Copyright/Patent/Intellectual Property for more than 25 years is illogical in my personal weird opinion. I think it grinds innovation to a halt and only serves to generate money. In other news i would glady recieve a lot of money forever just because i invented some thing ages ago. I'm only a humble capitalist human. :)
OpenAI will just fork out a bunch of money and settle everything, because that is how money works.
https://arstechnica.com/gadgets/2025/04/you-wouldnt-steal-a-...
The difference is: You're making copies of something:
Copying someone's IP can also impact you economically if your financial model depends on you being the only distributor of copies of something.Should we enforce the protection of people's right to have monopoly of distribution of intellectual property?
Or should we accept that in reality, copies are free and distribution monopolies only exist in inefficient markets?
It seems totally right to protect people's intellectual property.
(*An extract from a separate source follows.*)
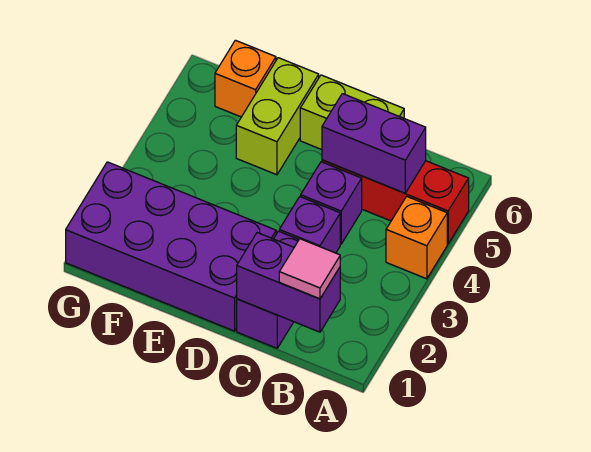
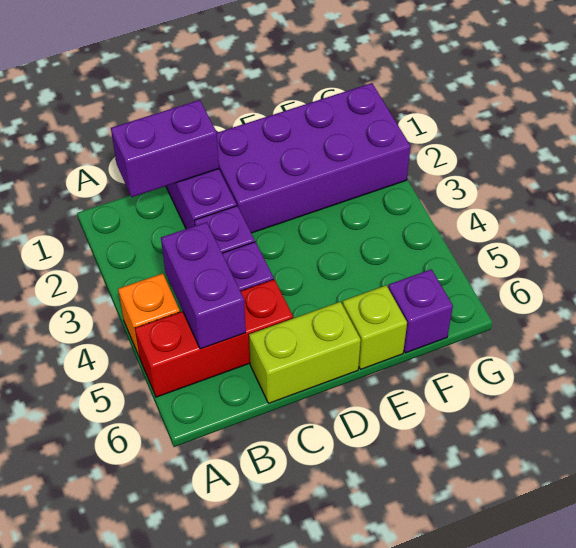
pink tile B1 level 3 -> none
purple brick B5:C5 level 2 -> purple brick B4:B5 level 2
lime brick E5:E6 level 1 -> lime brick E6 level 1
orange brick F6 level 1 -> purple brick F6 level 1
But information wants to be free.
It's a dilemma. Do we side what feels right, or what's real?
It is accepted, within limits, for humans do transformative work, but it's not been yet established which the limits for AIs are, primarily (IMO): 1. whether the work is transformative or not 2. whether the scale of transformation/distribution changes the nature of the work.
Also counts as "downloading someone's content" - at least partially
We will eventually need that policeman's helmet as a retaliation means /s
From its title
"In 1710, the British Parliament passed a piece of legislation entitled An Act for the Encouragement of Learning. It became known as the Statute of Anne, and it was the world’s first copyright law. Copyright protects and regulates a piece of work - whether that's a book, a painting, a piece of music or a software programme. It emerged as a way of balancing the interests of authors, artists, publishers, and the public in the context of evolving technologies and the rise of mechanical reproduction. Writers and artists such as Alexander Pope, William Hogarth and Charles Dickens became involved in heated debates about ownership and originality that continue to this day - especially with the emergence of artificial intelligence. With:
Lionel Bently, Herchel Smith Professor of Intellectual Property Law at the University of Cambridge
Will Slauter, Professor of History at Sorbonne University, Paris
Katie McGettigan, Senior Lecturer in American Literature at Royal Holloway, University of London.
1) Download Ghibli film material from an arrrr site. Extract frames using ffmpeg. Pay someone $1 per week in Nigeria to add metadata for each (or some) frame(s).
2) ???
3) Profit
It's also possible that models' entire understanding of the aesthetic comes from screenshots of the movie. Even if OpenAI didn't feed in each frame of the movie, they definitely fed in lots of images from the web, some of which were almost certainly movie screenshots.
These models critically depend on many hours of artistic effort during training/prompting, but don’t require any additional effort by the new distributors/consumers. On top of that, proper attribution is often impossible.